Below is a listing to transcribe in full and exactly; keep the pictures out.

▸ **Material provided**
★ ★ ★
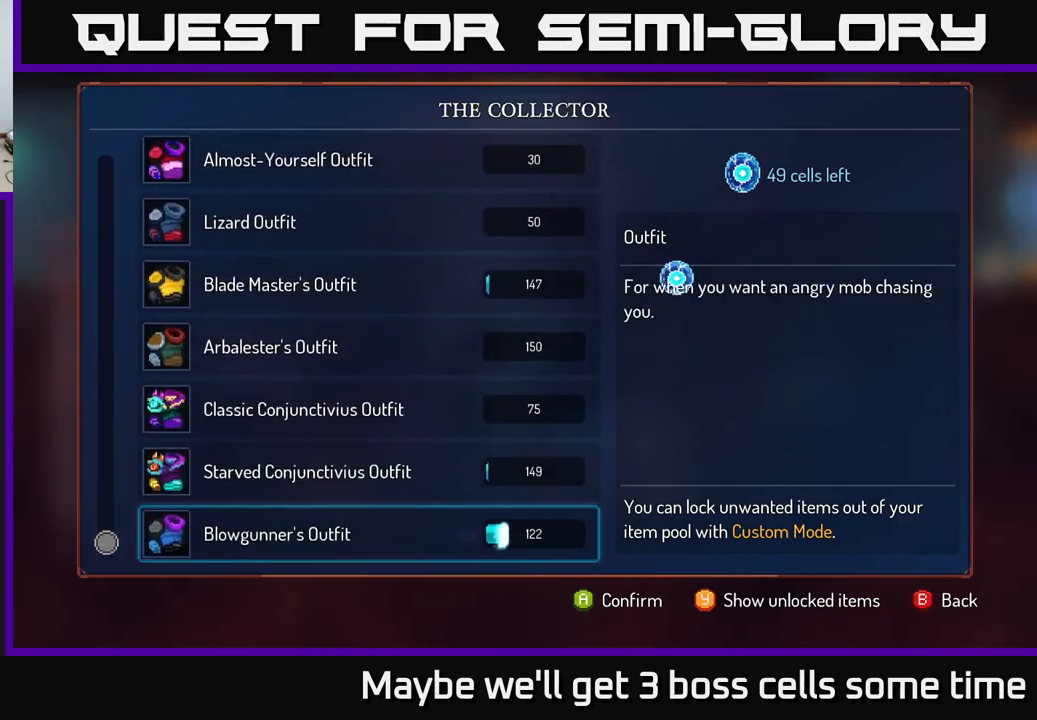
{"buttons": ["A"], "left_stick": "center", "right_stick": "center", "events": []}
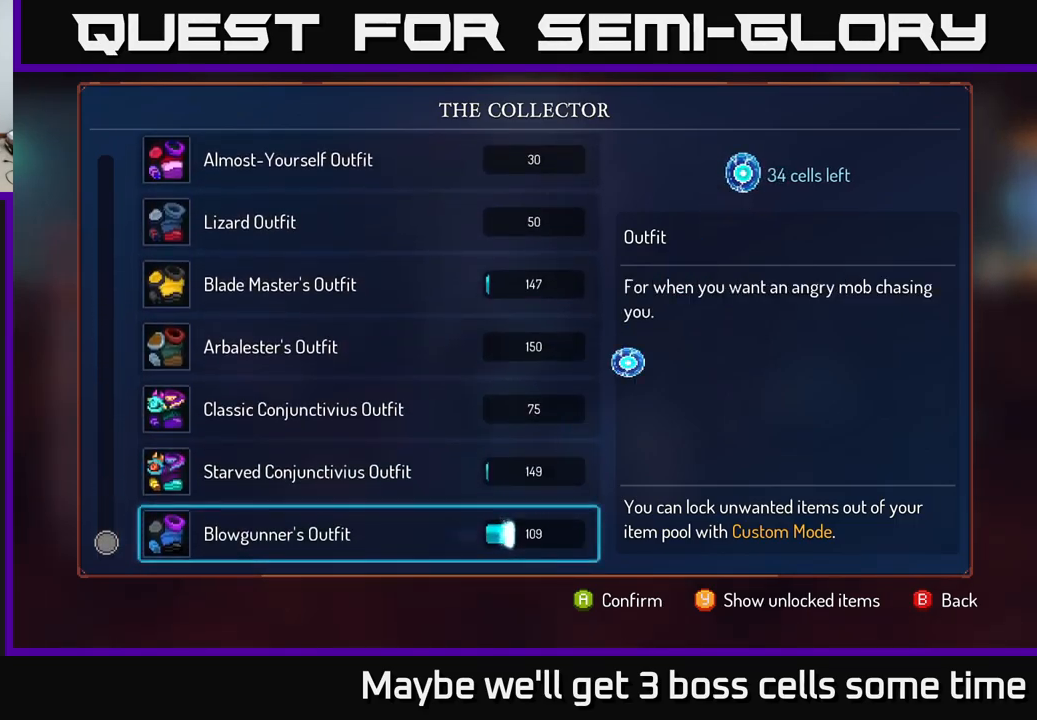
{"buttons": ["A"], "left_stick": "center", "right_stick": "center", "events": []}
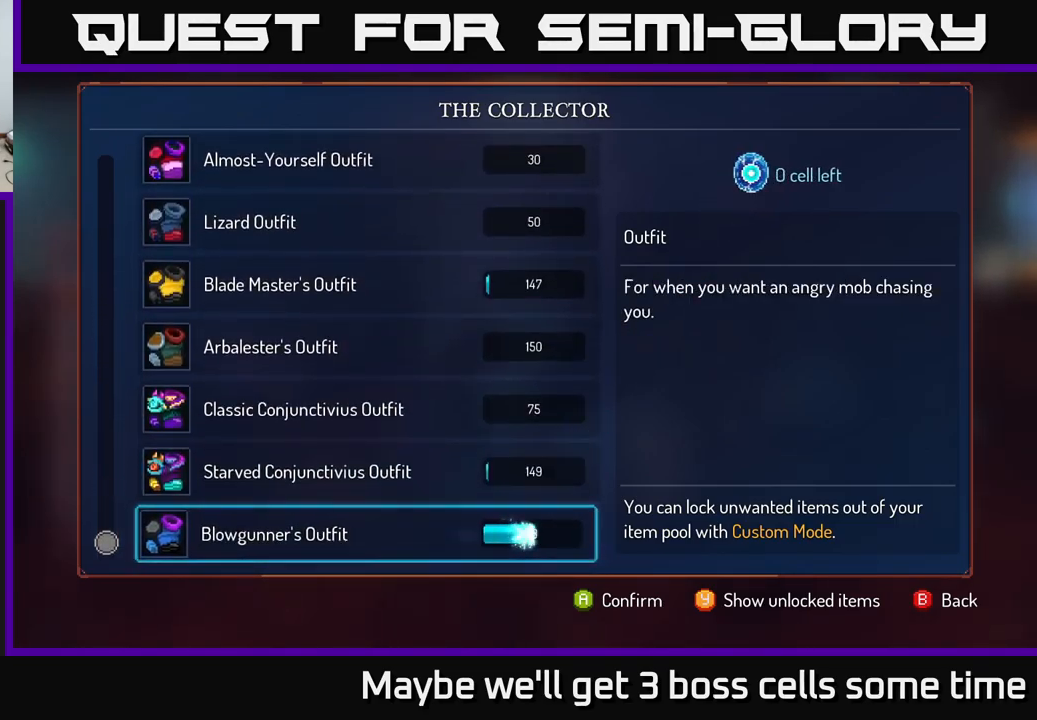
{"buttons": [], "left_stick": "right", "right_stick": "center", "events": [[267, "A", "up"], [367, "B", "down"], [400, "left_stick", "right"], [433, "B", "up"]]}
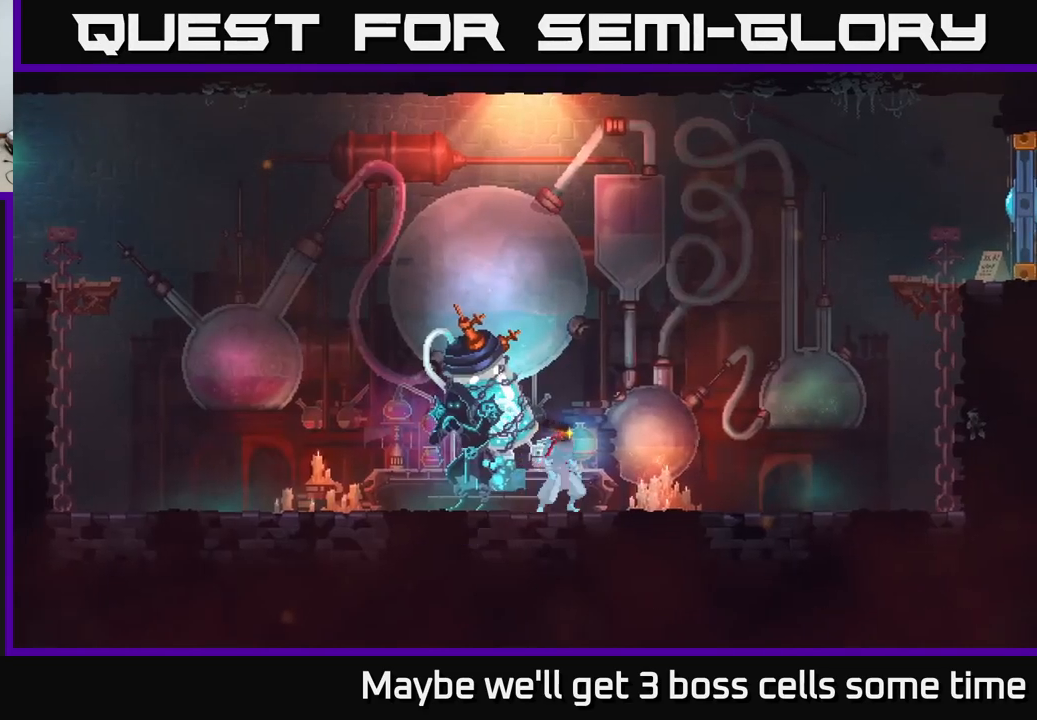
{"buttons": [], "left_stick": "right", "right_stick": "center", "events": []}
★ ★ ★
▸ **Result of the task**
{"buttons": ["A"], "left_stick": "center", "right_stick": "center", "events": []}
{"buttons": ["A"], "left_stick": "center", "right_stick": "center", "events": []}
{"buttons": [], "left_stick": "right", "right_stick": "center", "events": [[267, "A", "up"], [367, "B", "down"], [400, "left_stick", "right"], [433, "B", "up"]]}
{"buttons": [], "left_stick": "right", "right_stick": "center", "events": []}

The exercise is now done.